String functions perform conversion, extraction, or manipulation operations on strings, or return information about strings.

This section describes functions and operators for examining and manipulating string values. Strings in this context include values of the types CHAR, VARCHAR, BINARY, and VARBINARY.

Unless otherwise noted, all of the functions listed in this section work on all four data types. As opposed to some other SQL implementations, Vertica keeps CHAR strings unpadded internally, padding them only on final output.  So converting a CHAR(3) 'ab' to VARCHAR(5) results in a VARCHAR of length 2, not one with length 3 including a trailing space.

Some of the functions described here also work on data of non-string types by converting that data to a string representation first. Some functions work only on character strings, while others work only on binary strings. Many work for both. BINARY and VARBINARY functions ignore multibyte UTF-8 character boundaries.

Non-binary character string functions handle normalized multibyte UTF-8 characters, as specified by the Unicode Consortium. Unless otherwise specified, those character string functions for which it matters can optionally specify whether VARCHAR arguments should be interpreted as octet (byte) sequences, or as (locale-aware) sequences of UTF-8 characters. This is accomplished by adding "USING OCTETS" or "USING CHARACTERS" (default) as a parameter to the function.

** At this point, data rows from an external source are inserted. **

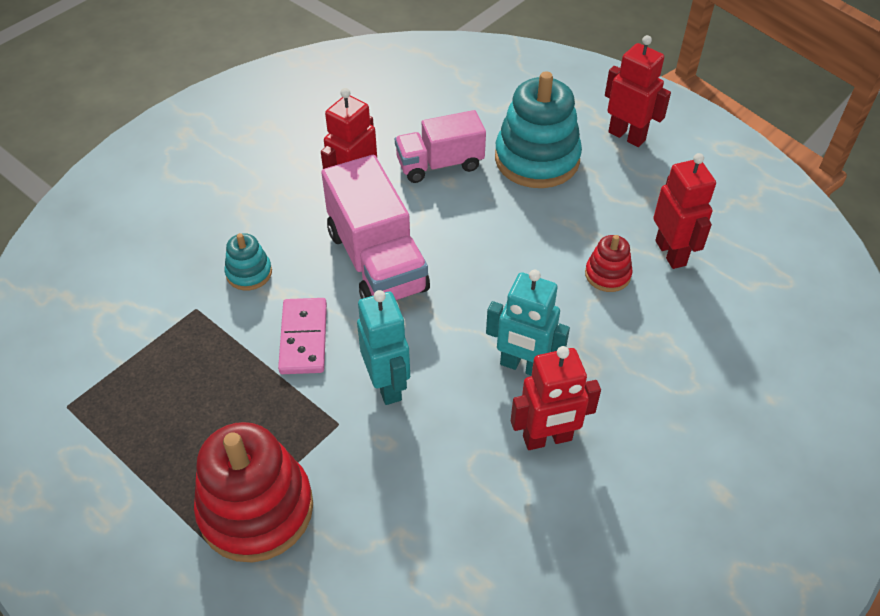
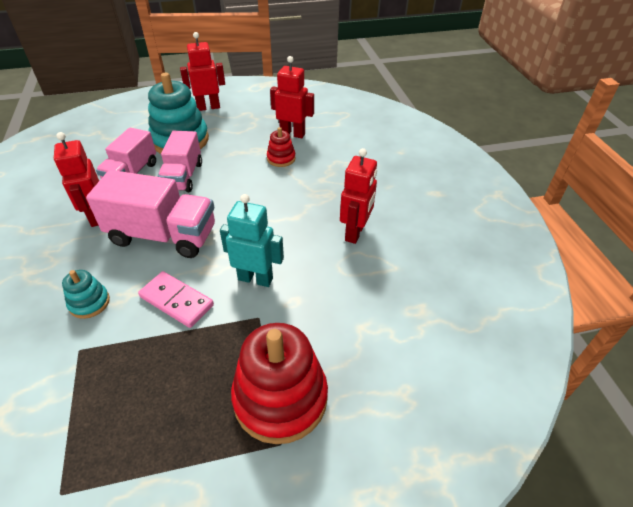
camera: 55 degrees left, 5 degrees down
(479, 209) = (183, 176): none -> pink truck
(523, 366) = (302, 217): turquoise robot -> none

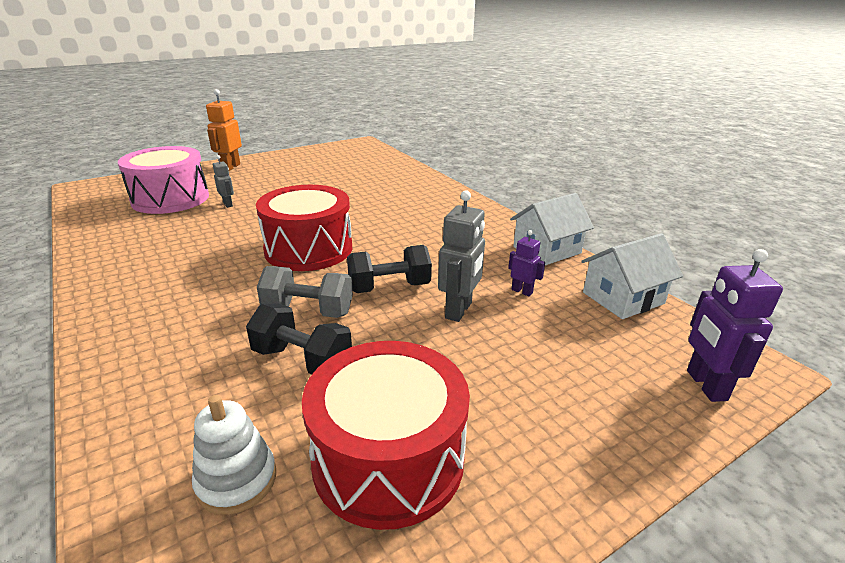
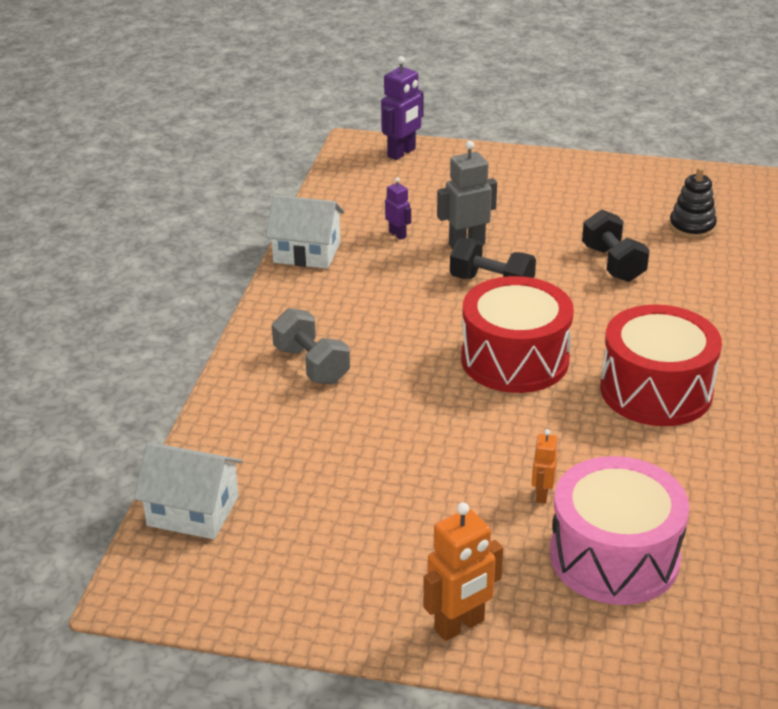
camera: 135 degrees left, 5 degrees up
(228, 204) = (542, 494): grey robot -> orange robot
(236, 480) = (692, 227): white stacking toy -> black stacking toy
(308, 311) = (577, 295): grey dumbbell -> grey dumbbell (311, 365)
(388, 458) = (610, 202): red drum -> red drum (656, 390)
(522, 291) = (397, 234): purple robot -> purple robot turned 150 degrees clockwise
(623, 298) = (339, 199): white house -> white house (193, 511)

Some character string functions are stable because in general UTF-8 case-conversion, searching and sorting can be locale dependent. Thus, LOWER is stable, while LOWERB is immutable. The USING OCTETS clause converts these functions into their "B" forms, so they become immutable. If the locale is set to collation=binary, which is the default, all string functions—except CHAR_LENGTH/CHARACTER_LENGTH, LENGTH, SUBSTR, and OVERLAY—are converted to their "B" forms and so are immutable.

BINARY implicitly converts to VARBINARY, so functions that take VARBINARY arguments work with BINARY.